Managing The Angry Warrior
When I was thirteen there was a brief period when I was given a nickname by a couple of boys. It was so brief it didn't catch on. I was nicknamed Incredible Hulk. Like any nickname I'm sure it was derogatory but I didn't mind that one. I only wonder why and I still don't know. There must be some sense of anger that was that visible.
This past week I attempted an experiment in willfully conjuring a sense of anger in me. I wanted to see the benefits it might bring that I didn't have the skill to notice before.
These are scattered notes from the psychological experiment. It's specific to my wetware configuration but likely to be applicable in general terms. If I had the time they would've been made into a character-study fiction-piece and not a collection of dry facts.

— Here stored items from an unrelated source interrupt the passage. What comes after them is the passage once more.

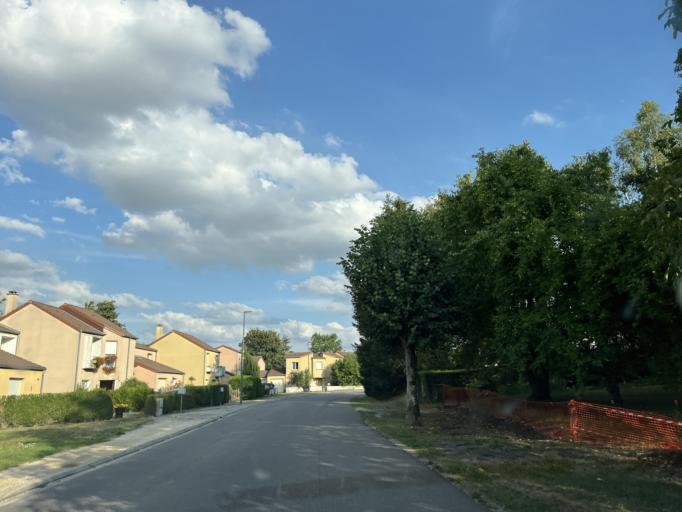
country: FR
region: Lorraine
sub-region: Departement de la Meuse
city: Clermont-en-Argonne
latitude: 49.1059
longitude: 5.0782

King, Warrior, Magician, Lover (KWML)
I've brought up the notion of internal sub-agents, an idea quite close to Internal Family System. I've come around and think the KWML archetypes is a superior framework.
Not because KWML is more correct, but it's high enough in resolution and yet quite manageable. Once you get the know the archetypes it's easy to relate to them.
For the uninitiated, here's my rendition of what KWML is. Inside your male brain lives four people. There is the King, who takes care of your sense of right and wrong. The Warrior carries the animal instinct. The Magician make thing works. The Lover feels. They live perpetually together in conflict trying to take you over.
The Warrior competes
Anytime you engage in a zero-sum activity (sports, gambling, trading) the Warrior is in charge.
When the Warrior is not active, the drive to win does not exist.
The Warrior feeds on passion
In order to sustain a drive, the Warrior requires passion. Passion not in the sense of harmless obsession but the kind that Stoicism warns you against.
Passion is fueled by anger.
Stoking anger
YMMV but for me it was surprisingly simple: stoke envy and/or discontent. The key isn't to get angry at something abstract and distant like the government or the society.
Envy has to be pointed at a peer. Someone who you know personally and deemed more "successful" than you.
Having an arch nemesis is invaluable here but that's not a luxury most people have.
The Magician builds
In contrast to the Warrior, the Magician is about solutions.
He builds devices to put problematic situations to an end. Everything is seen as a problem to be solved.
There is a need to make sense of the world; mostly so he can fix it.
The Magician needs flow
Unlike the feeding of passion, the Magician needs to be continuously and moderately challenged in order to do well.
Excessive negative energy tends to throw him off. In other words he needs to be somewhat happy to thrive.
Happiness to the Magician is not the end but a mean.
Anger narrows vision
When fueling the Warrior with anger, perspectives narrow, limiting the figurative scope of vision. You literally see less with your eyes if you are angry enough.
The upside is it creates focus. The Warrior needs focus because seeing more angles deter immediate action. The Warrior is about action; the Magician is about analysis paralysis.
Anger in small doses
In my experiment I let angst ran for too long and the mind got into a state of debilitation, numb from anxiety and lost the sense of articulation. The resulting internal voice sounded familiar, like a much younger dumber version of me.
While feeding on the angry metaphorical drug, the body moves faster, more engaging in mundane activities. There exist a sense of positive beat if I allow it.
But angry drug make you dumb. The key is to take just enough of it to charge you forward.
Once anger is unleashed it's difficult to pull it back. This is accurately depicted by Bruce Banner's management of Hulk. Realistically when you are in a dumbed down state, you wouldn't have the sophisticated faculty to calm a hulk even if you want to.
Warrior vs Magician
I've been unknowingly managing the tension between these two gentlemen for a long time.
The Warrior charges forward. He motivates with questionable rationale. The King would give him the side eyes but let him slide.
The Magician ultimately delivers the result with composure.
Antidote to anger
I suspect the antidote to anger isn't ecstasy, it's gratitude. The sense of gratitude is much harder to trigger than anger.
Managing this well means you get the ability to deploy anger strategically and withdraw it at will.
Why did I self-provoke?
There is whiff of mid-life meaning crisis. It's not fully here yet but I recognize the smell.
I've also been largely at peace the past few years. The upside is obvious, the downside is a general loss of drive.
A loss of drive isn't the lack of desire or ambition. It isn't the lack of reason either. The King supplies philosophies and reasons, the Magician supplies solutions. But something was lacking; you may call it qi.
Qi is what the Warrior supplies and anger is what wakes him up. That was true years ago, only it was overdone and mismanaged.
The Magician and the King were calling the shots lately and found the spiritual court rather empty. So let's see if the Warrior will behave himself this time.